The glad news bubbling within him

Mencken, “Education,” in Prejudices: Third Series, 1922:

That ability to impart knowledge, it seems to me, has very little to do with technical method. It may operate at full function without any technical method at all, and contrariwise, the most elaborate of technical methods, whether out of Switzerland, Italy or Gary, Ind., cannot make it operate when it is not actually present.

And what does it consist of?

It consists, first, of a natural talent for dealing with children, for getting into their minds, for putting things in a way that they can comprehend. And it consists, secondly, of a deep belief in the interest and importance of the thing taught, a concern about it amounting to a sort of passion. A man who knows a subject thoroughly, a man so soaked in it that he eats it, sleeps it and dreams it—this man can always teach it with success, no matter how little he knows of technical pedagogy. That is because there is enthusiasm in him, and because enthusiasm is almost as contagious as fear or the barber’s itch.

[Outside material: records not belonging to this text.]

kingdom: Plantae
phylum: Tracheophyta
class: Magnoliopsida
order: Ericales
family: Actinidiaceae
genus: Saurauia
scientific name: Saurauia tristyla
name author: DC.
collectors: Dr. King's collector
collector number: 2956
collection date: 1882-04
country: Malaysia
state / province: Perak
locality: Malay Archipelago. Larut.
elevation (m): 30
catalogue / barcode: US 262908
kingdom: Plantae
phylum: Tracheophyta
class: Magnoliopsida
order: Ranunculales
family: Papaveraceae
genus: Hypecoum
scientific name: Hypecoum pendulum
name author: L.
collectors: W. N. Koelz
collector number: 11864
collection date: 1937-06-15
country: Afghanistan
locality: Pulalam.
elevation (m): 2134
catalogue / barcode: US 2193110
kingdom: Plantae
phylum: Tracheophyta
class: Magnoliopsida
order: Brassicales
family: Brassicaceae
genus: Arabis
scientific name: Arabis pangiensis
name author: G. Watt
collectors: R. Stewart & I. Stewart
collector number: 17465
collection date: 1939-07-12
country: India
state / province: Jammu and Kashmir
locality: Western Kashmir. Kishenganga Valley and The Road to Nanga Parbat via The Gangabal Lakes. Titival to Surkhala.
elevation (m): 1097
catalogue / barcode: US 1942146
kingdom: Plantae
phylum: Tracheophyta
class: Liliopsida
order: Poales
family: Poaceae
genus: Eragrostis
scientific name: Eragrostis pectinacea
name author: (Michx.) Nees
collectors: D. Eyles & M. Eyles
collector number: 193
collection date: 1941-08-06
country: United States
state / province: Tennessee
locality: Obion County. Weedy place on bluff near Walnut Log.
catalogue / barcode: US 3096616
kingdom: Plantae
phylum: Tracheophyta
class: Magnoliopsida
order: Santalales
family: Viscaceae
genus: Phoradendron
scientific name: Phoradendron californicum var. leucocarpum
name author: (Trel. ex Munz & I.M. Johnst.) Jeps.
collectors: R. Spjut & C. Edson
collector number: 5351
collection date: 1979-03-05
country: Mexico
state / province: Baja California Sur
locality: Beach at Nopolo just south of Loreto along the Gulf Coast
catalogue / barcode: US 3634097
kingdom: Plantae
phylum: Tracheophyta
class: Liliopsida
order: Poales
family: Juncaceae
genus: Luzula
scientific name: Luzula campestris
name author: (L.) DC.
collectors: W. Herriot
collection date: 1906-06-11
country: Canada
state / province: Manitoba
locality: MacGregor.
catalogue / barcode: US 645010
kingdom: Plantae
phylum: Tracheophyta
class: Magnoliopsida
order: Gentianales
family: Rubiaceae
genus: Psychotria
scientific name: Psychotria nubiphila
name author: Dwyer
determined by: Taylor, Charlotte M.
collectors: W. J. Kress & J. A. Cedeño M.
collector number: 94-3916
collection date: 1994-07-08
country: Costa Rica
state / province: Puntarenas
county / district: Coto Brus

An enthusiast is willing to go to any trouble to impart the glad news bubbling within him. He thinks that it is important and valuable for to know; given the slightest glow of interest in a pupil to start with, he will fan that glow to a flame. No hollow formalism cripples him and slows him down. He drags his best pupils along as fast as they can go, and he is so full of the thing that he never tires of expounding its elements to the dullest.

This passion, so unordered and yet so potent, explains the capacity for teaching that one frequently observes in scientific men of high attainments in their specialties—for example, Huxley, Ostwald, Karl Ludwig, Virchow, Billroth, Jowett, William G. Sumner, Halsted and Osler—men who knew nothing whatever about the so-called science of pedagogy, and would have derided its alleged principles if they had heard them stated.